On 8 May 2002 the entire Oosterschelde was designated a national park, 370 square kilometres bordered by the dykes of Schouwen-Duiveland, Tholen, Sint Philipsland, Noord-Beveland, and Zuid-Beveland, and by the dams of the Delta Works themselves. It is the largest national park in the country, and it is the only one where the park's boundary is a piece of human infrastructure. Engineers and ecologists have to negotiate this park together. The reduction in tidal energy after 1986 means the shoals no longer get naturally replenished with sand, and over decades the bird habitat has been slowly eroding. In 2019 and 2020, Rijkswaterstaat dumped large quantities of sand on the Roggeplaat shoal to rebuild it — gardening on a scale that fits a country built half below sea level.

How to Move Across It

Two roads cross the Oosterschelde between Schouwen-Duiveland and Noord-Beveland: the Oosterscheldedam on the western side, riding the storm-surge barrier itself, and the Zeeland Bridge on the eastern side, a five-kilometre concrete viaduct that for decades was the longest bridge in Europe.
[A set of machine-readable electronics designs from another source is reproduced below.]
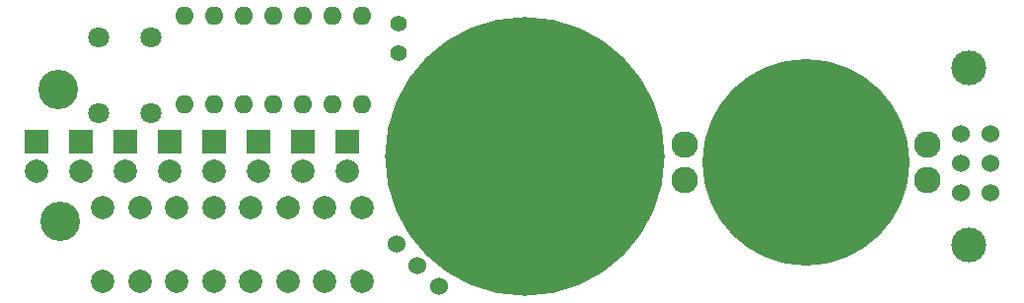
<source format=gts>
G04 #@! TF.FileFunction,Soldermask,Top*
%FSLAX46Y46*%
G04 Gerber Fmt 4.6, Leading zero omitted, Abs format (unit mm)*
G04 Created by KiCad (PCBNEW 4.0.7) date 02/28/18 07:49:30*
%MOMM*%
%LPD*%
G01*
G04 APERTURE LIST*
%ADD10C,0.100000*%
%ADD11C,1.524000*%
%ADD12O,1.600000X1.600000*%
%ADD13C,3.000000*%
%ADD14C,1.800000*%
%ADD15C,3.400000*%
%ADD16C,2.286000*%
%ADD17C,17.780000*%
%ADD18C,24.000000*%
%ADD19C,1.397000*%
%ADD20C,2.000000*%
%ADD21R,2.000000X2.000000*%
%ADD22C,1.998980*%
G04 APERTURE END LIST*
D10*
D11*
X194037949Y-91929949D03*
X192241898Y-90133898D03*
X195834000Y-93726000D03*
D12*
X189230000Y-70485000D03*
X186690000Y-70485000D03*
X184150000Y-70485000D03*
X181610000Y-70485000D03*
X179070000Y-70485000D03*
X176530000Y-70485000D03*
X173990000Y-70485000D03*
X173990000Y-78105000D03*
X176530000Y-78105000D03*
X179070000Y-78105000D03*
X181610000Y-78105000D03*
X184150000Y-78105000D03*
X186690000Y-78105000D03*
X189230000Y-78105000D03*
D13*
X241300000Y-90170000D03*
D14*
X171160000Y-78815000D03*
X166660000Y-78815000D03*
X171160000Y-72315000D03*
X166660000Y-72315000D03*
D15*
X163195000Y-76835000D03*
D16*
X216916000Y-84582000D03*
X237744000Y-84582000D03*
X216916000Y-81534000D03*
X237744000Y-81534000D03*
D17*
X227330000Y-83058000D03*
D13*
X241300000Y-74930000D03*
D15*
X163322000Y-88138000D03*
D18*
X203200000Y-82550000D03*
D19*
X192405000Y-71120000D03*
X192405000Y-73660000D03*
D20*
X187960000Y-83820000D03*
D21*
X187960000Y-81280000D03*
D20*
X184150000Y-83820000D03*
D21*
X184150000Y-81280000D03*
D20*
X180340000Y-83820000D03*
D21*
X180340000Y-81280000D03*
D20*
X176530000Y-83820000D03*
D21*
X176530000Y-81280000D03*
D20*
X172720000Y-83820000D03*
D21*
X172720000Y-81280000D03*
D20*
X168910000Y-83820000D03*
D21*
X168910000Y-81280000D03*
D20*
X165100000Y-83820000D03*
D21*
X165100000Y-81280000D03*
D20*
X161290000Y-83820000D03*
D21*
X161290000Y-81280000D03*
D22*
X189230000Y-86995000D03*
X189230000Y-93345000D03*
X186055000Y-86995000D03*
X186055000Y-93345000D03*
X182880000Y-86995000D03*
X182880000Y-93345000D03*
X179705000Y-86995000D03*
X179705000Y-93345000D03*
X176530000Y-86995000D03*
X176530000Y-93345000D03*
X173355000Y-86995000D03*
X173355000Y-93345000D03*
X170180000Y-86995000D03*
X170180000Y-93345000D03*
X167005000Y-86995000D03*
X167005000Y-93345000D03*
D11*
X240665000Y-80645000D03*
X240665000Y-83185000D03*
X240665000Y-85725000D03*
X243205000Y-85725000D03*
X243205000Y-83185000D03*
X243205000Y-80645000D03*
M02*

</source>
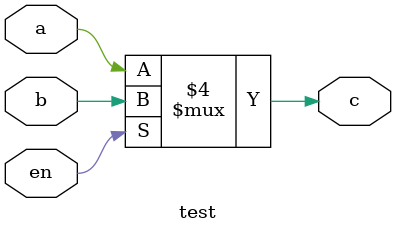
<source format=v>
module test (c, a, b, en);
 input a, b, en;
 output c;
 reg c;
 always @(a or b)
   if (~en)
     c = a; //blocking assignment on "c"
   else
     c <= #2 b; //non-blocking assignment on "c"
endmodule


</source>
Smaller locks knit the Oosterschelde into the wider delta — the Roompotsluis at Neeltje Jans connects it to the North Sea, the Krammersluizen and Grevelingensluis to the Grevelingen and Krammer to the northeast, the Bergsediepsluis at the Oesterdam to the Scheldt–Rhine Canal, and the Zandkreeksluis to the Veerse Meer. Sail any of them and you slip between salt and fresh water, between river and sea, between the country the Dutch found and the country they invented in its place.

From the Air

The Eastern Scheldt sits at roughly 51.55°N, 3.97°E, occupying the broad water between Schouwen-Duiveland (north) and Noord-Beveland / Zuid-Beveland (south) in Zeeland. From cruise the basin is striking: dark tidal channels, pale shoals at low water, the Oosterscheldekering as a thin pale line on the west, and the long arc of the Zeeland Bridge on the east. Recommended viewing altitudes 4,000–10,000 ft; the full extent is visible up to FL150. Nearest airports: Midden-Zeeland (EHMZ) on Walcheren, Rotterdam The Hague (EHRD) ~35 nm north, Antwerp (EBAW) ~45 nm southeast. Coastal sea breeze in summer; strong winter westerlies and occasional dense sea fog year-round.